The Egyptian military on Friday recovered more debris, passengers’ belongings, body parts, luggage and aircraft seats from the ill-fated EgyptAir jet, a day after the plane en route to Cairo from Paris crashed in the Mediterranean with 66 people on board.
“Egyptian Military and Marine Forces have discovered more debris, passengers’ belongings, body parts, luggage, and aircraft seats. Search is still in progress,” EgyptAir said on Facebook. In Athens, Greece’s defence minister Panos Kammenos said a body part, seats and some items of luggage were found by military crews searching for the wreckage of the jet.
“A few hours earlier we were informed (by Egyptian authorities) that a body part, two seats and one or more items of luggage where found in the search area” north of the coastal Egyptian city of Alexandria, he told journalists. The discovery of the wreckage of EgyptAir Flight MS804 near Alexandria comes as the navy continues to sweep the area looking for the plane’s black box and bodies.
There were no signs of survivors after the Airbus A320 “swerved and then plunged” into the Mediterranean. The plane, on its fifth journey of the day, was travelling at 37,000 feet when it disappeared from radar. It had made a stop in Tunisia before flying to Paris.

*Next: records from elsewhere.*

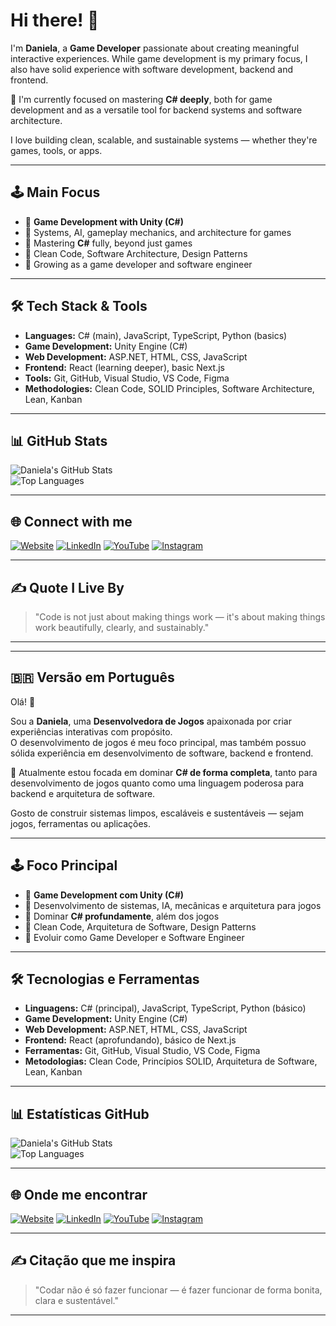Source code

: # Hi there! 👋

I'm **Daniela**, a **Game Developer** passionate about creating meaningful interactive experiences. While game development is my primary focus, I also have solid experience with software development, backend and frontend.

🚀 I'm currently focused on mastering **C# deeply**, both for game development and as a versatile tool for backend systems and software architecture.

I love building clean, scalable, and sustainable systems — whether they're games, tools, or apps.

---

## 🕹️ Main Focus
- 🎯 **Game Development with Unity (C#)**
- 🎯 Systems, AI, gameplay mechanics, and architecture for games
- 🎯 Mastering **C#** fully, beyond just games
- 🎯 Clean Code, Software Architecture, Design Patterns
- 🎯 Growing as a game developer and software engineer

---

## 🛠️ Tech Stack & Tools

- **Languages:** C# (main), JavaScript, TypeScript, Python (basics)
- **Game Development:** Unity Engine (C#)
- **Web Development:** ASP.NET, HTML, CSS, JavaScript
- **Frontend:** React (learning deeper), basic Next.js
- **Tools:** Git, GitHub, Visual Studio, VS Code, Figma
- **Methodologies:** Clean Code, SOLID Principles, Software Architecture, Lean, Kanban

---

## 📊 GitHub Stats

![Daniela's GitHub Stats](https://github-readme-stats.vercel.app/api?username=DanielaDOliveira&show_icons=true&theme=radical)  
![Top Languages](https://github-readme-stats.vercel.app/api/top-langs/?username=DanielaDOliveira&layout=compact&theme=radical)

---

## 🌐 Connect with me

[![Website](https://img.shields.io/badge/website-000?style=for-the-badge&logo=About.me&logoColor=white)](https://www.danieladoliveira.info/) 
[![LinkedIn](https://img.shields.io/badge/LinkedIn-0077B5?style=for-the-badge&logo=linkedin&logoColor=white)](https://www.linkedin.com/in/your-linkedin) 
[![YouTube](https://img.shields.io/badge/YouTube-FF0000?style=for-the-badge&logo=youtube&logoColor=white)](https://www.youtube.com/yourchannel) 
[![Instagram](https://img.shields.io/badge/Instagram-E4405F?style=for-the-badge&logo=instagram&logoColor=white)](https://www.instagram.com/yourprofile)

---

## ✍️ Quote I Live By
> "Code is not just about making things work — it's about making things work beautifully, clearly, and sustainably."

---

---

## 🇧🇷 Versão em Português

Olá! 👋  

Sou a **Daniela**, uma **Desenvolvedora de Jogos** apaixonada por criar experiências interativas com propósito.  
O desenvolvimento de jogos é meu foco principal, mas também possuo sólida experiência em desenvolvimento de software, backend e frontend.

🚀 Atualmente estou focada em dominar **C# de forma completa**, tanto para desenvolvimento de jogos quanto como uma linguagem poderosa para backend e arquitetura de software.

Gosto de construir sistemas limpos, escaláveis e sustentáveis — sejam jogos, ferramentas ou aplicações.

---

## 🕹️ Foco Principal
- 🎯 **Game Development com Unity (C#)**
- 🎯 Desenvolvimento de sistemas, IA, mecânicas e arquitetura para jogos
- 🎯 Dominar **C# profundamente**, além dos jogos
- 🎯 Clean Code, Arquitetura de Software, Design Patterns
- 🎯 Evoluir como Game Developer e Software Engineer

---

## 🛠️ Tecnologias e Ferramentas

- **Linguagens:** C# (principal), JavaScript, TypeScript, Python (básico)
- **Game Development:** Unity Engine (C#)
- **Web Development:** ASP.NET, HTML, CSS, JavaScript
- **Frontend:** React (aprofundando), básico de Next.js
- **Ferramentas:** Git, GitHub, Visual Studio, VS Code, Figma
- **Metodologias:** Clean Code, Princípios SOLID, Arquitetura de Software, Lean, Kanban

---

## 📊 Estatísticas GitHub

![Daniela's GitHub Stats](https://github-readme-stats.vercel.app/api?username=DanielaDOliveira&show_icons=true&theme=radical)  
![Top Languages](https://github-readme-stats.vercel.app/api/top-langs/?username=DanielaDOliveira&layout=compact&theme=radical)

---

## 🌐 Onde me encontrar

[![Website](https://img.shields.io/badge/website-000?style=for-the-badge&logo=About.me&logoColor=white)](https://www.danieladoliveira.info/) 
[![LinkedIn](https://img.shields.io/badge/LinkedIn-0077B5?style=for-the-badge&logo=linkedin&logoColor=white)](https://www.linkedin.com/in/your-linkedin) 
[![YouTube](https://img.shields.io/badge/YouTube-FF0000?style=for-the-badge&logo=youtube&logoColor=white)](https://www.youtube.com/yourchannel) 
[![Instagram](https://img.shields.io/badge/Instagram-E4405F?style=for-the-badge&logo=instagram&logoColor=white)](https://www.instagram.com/yourprofile)

---

## ✍️ Citação que me inspira
> "Codar não é só fazer funcionar — é fazer funcionar de forma bonita, clara e sustentável."

---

Soon after the wreckage was found, the Egyptian presidency expressed its “deep sadness and extreme regret” over the deaths of the people on board the jet, in the first official recognition of the tragic crash of the missing plane. The plane lost contact with radar early yesterday above the Mediterranean Sea about 280 kms from the Egyptian seacoast at 02:30am (local time) as the flight was expected to arrive Cairo Airport at 03:15 am (local time).
The plane was carrying 56 passengers and 10 crew: two cockpit crew, five cabin crew and three security personnel. EgyptAir said two babies and one child were on board. Among the passengers were 30 Egyptians, 15 French, two Iraqis, and one person each from the UK, Belgium, Kuwait, Saudi Arabia, Sudan, Chad, Portugal, Algeria and Canada. The Egyptian navy, air force and army were searching the sea to the north of Egypt’s coast, with French, Greek, British and US support.
The plane made “sudden swerves” before dropping off radar over the Mediterranean, Kammenos said. It made a 90-degree turn left, and then dropped from 37,000 feet to 15,000 feet before swerving 360 degrees right.